Taj stracił miejsce w juniorskim programie koncernu po słabych występach w niższych seriach.
29.08.1908:48
Nataniel Piórkowski
598wyświetlenia
Embed from Getty Images

Alex Albon przekonuje, że nie ma żalu o to, iż w 2012 Red Bull usunął go ze swojego programu młodych kierowców.

Począwszy od Grand Prix Belgii Albon zastąpi w Red Bull Racing zdegradowanego do Toro Rosso Pierre'a Gasly'ego. Pod koniec 2012 roku jego kariera w sportach motorowych znalazła się jednak na zakręcie. Po ukończeniu mistrzostw Formuły Renault 2.0 Alps na siedemnastym miejscu i 38. pozycji w Eurocup Formula Renault stracił wsparcie juniorskiego programu austriackiego koncernu.

Przełomowym dla Taja okazał się sezon 2018. Dzięki trzeciej pozycji w F2 Albonem ponownie zainteresował się Red Bull, który wybrał go na zespołowego kolegę Daniiła Kwiata.

Rozczarowujące występy Gasly'ego sprawiły, że kierownictwo Red Bulla postanowiło dać 23-latkowi szansę startów w głównej ekipie, u boku Maxa Verstappena.
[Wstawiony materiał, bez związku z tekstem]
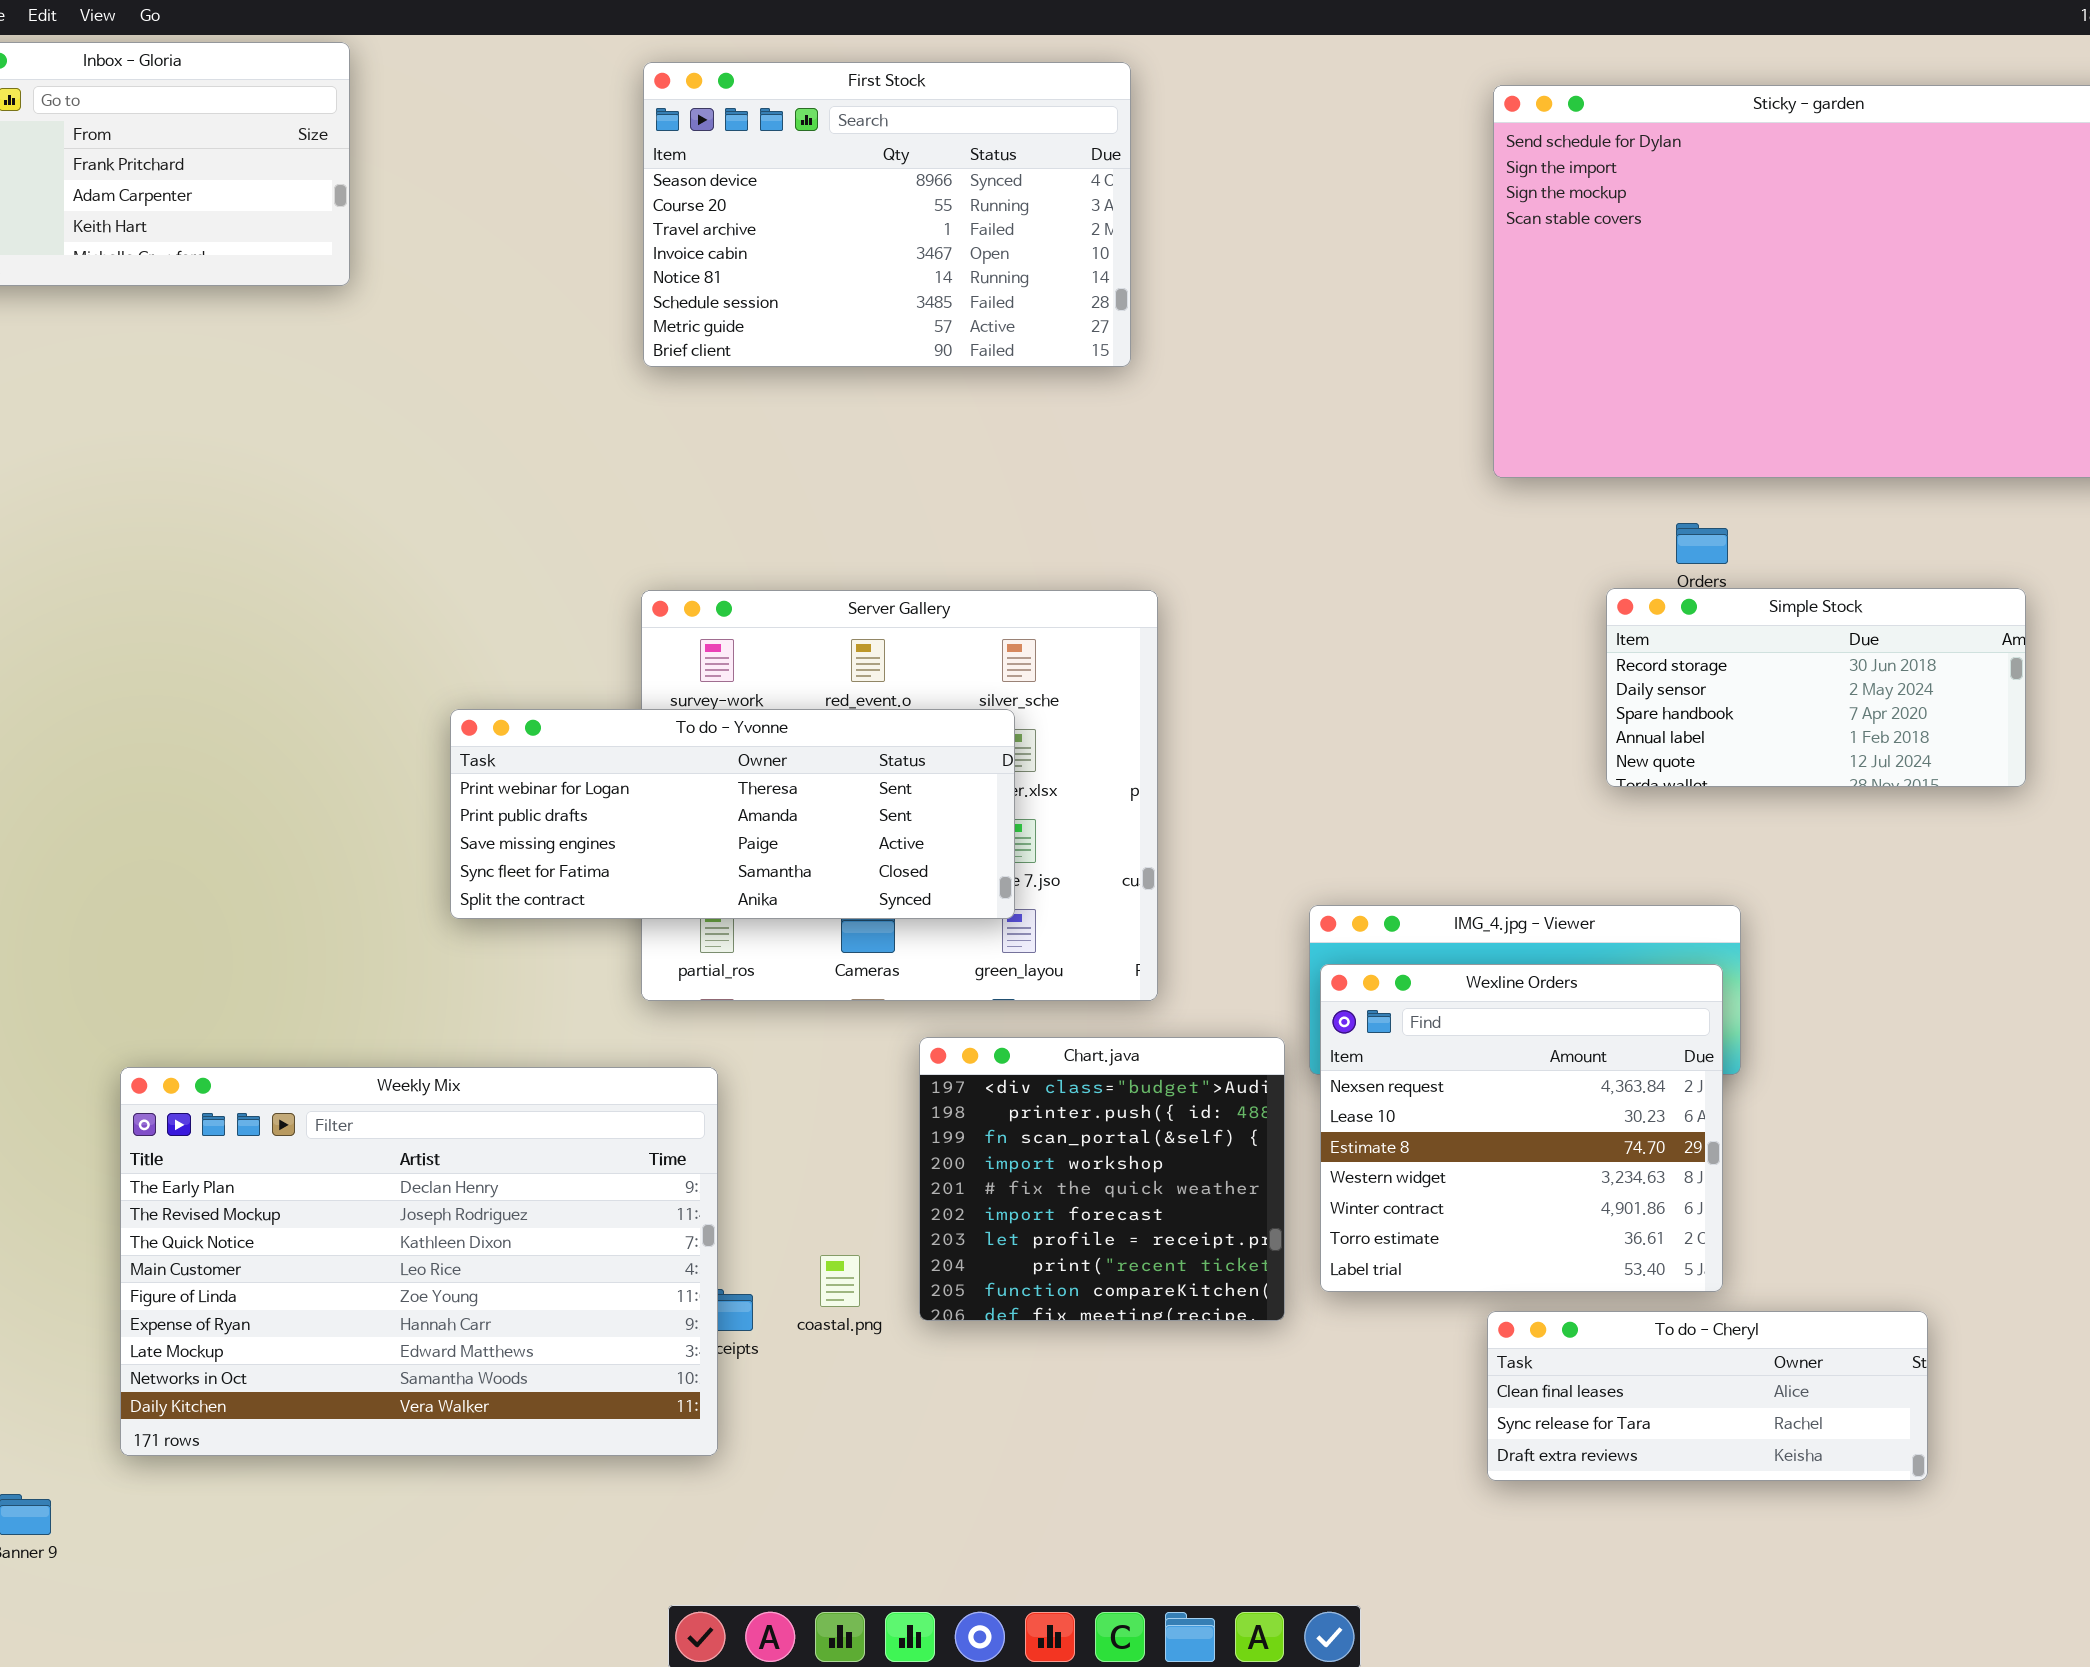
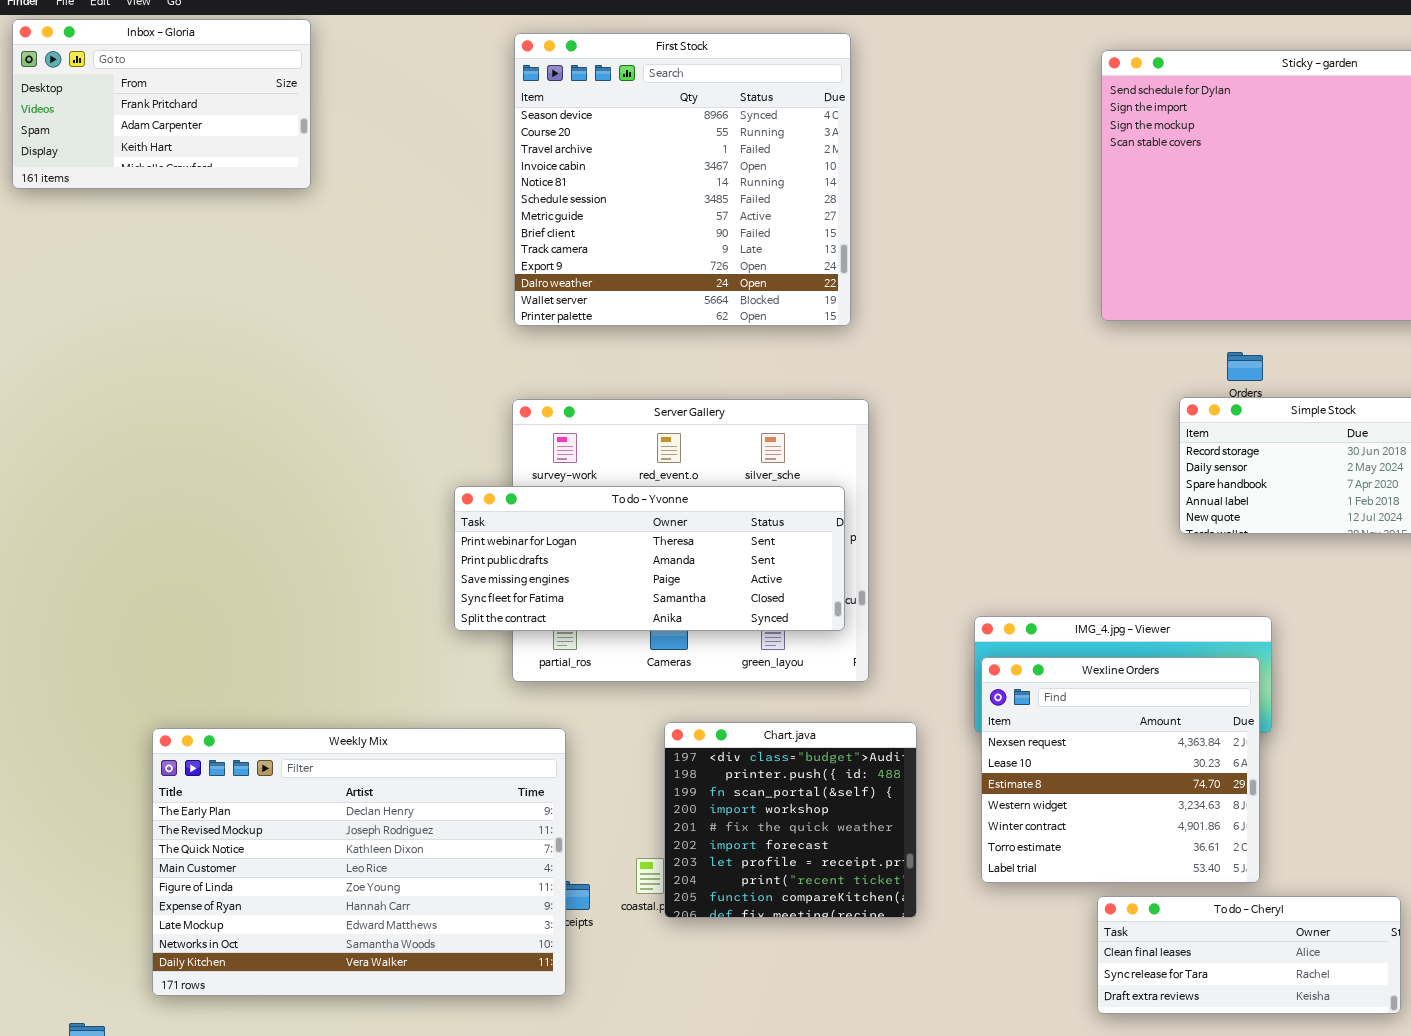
First Stock: [643,62,1131,367] -> [514,33,851,326], resized
To do - Yvonne: [450,709,1015,919] -> [454,486,845,631], moved
Chart.java: [919,1037,1285,1321] -> [664,722,917,918], moved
Zapytany przez portal F1.com o to, czy w 2012 roku czuł żal po decyzji Red Bulla, Albon odparł: Wtedy nie jeździłem zbyt dobrze, więc nie mieli powodu, aby utrzymywać mnie w swoim programie. Nie mogłem mieć do nich żalu. Cieszę się, że zaskoczyłem większość ludzi. W pewnym sensie mam nawet nadzieję, że nie była to aż tak wielka niespodzianka! Jestem zadowolony z tego, że ludzie są zadowoleni z tego, jak układa się moja kariera.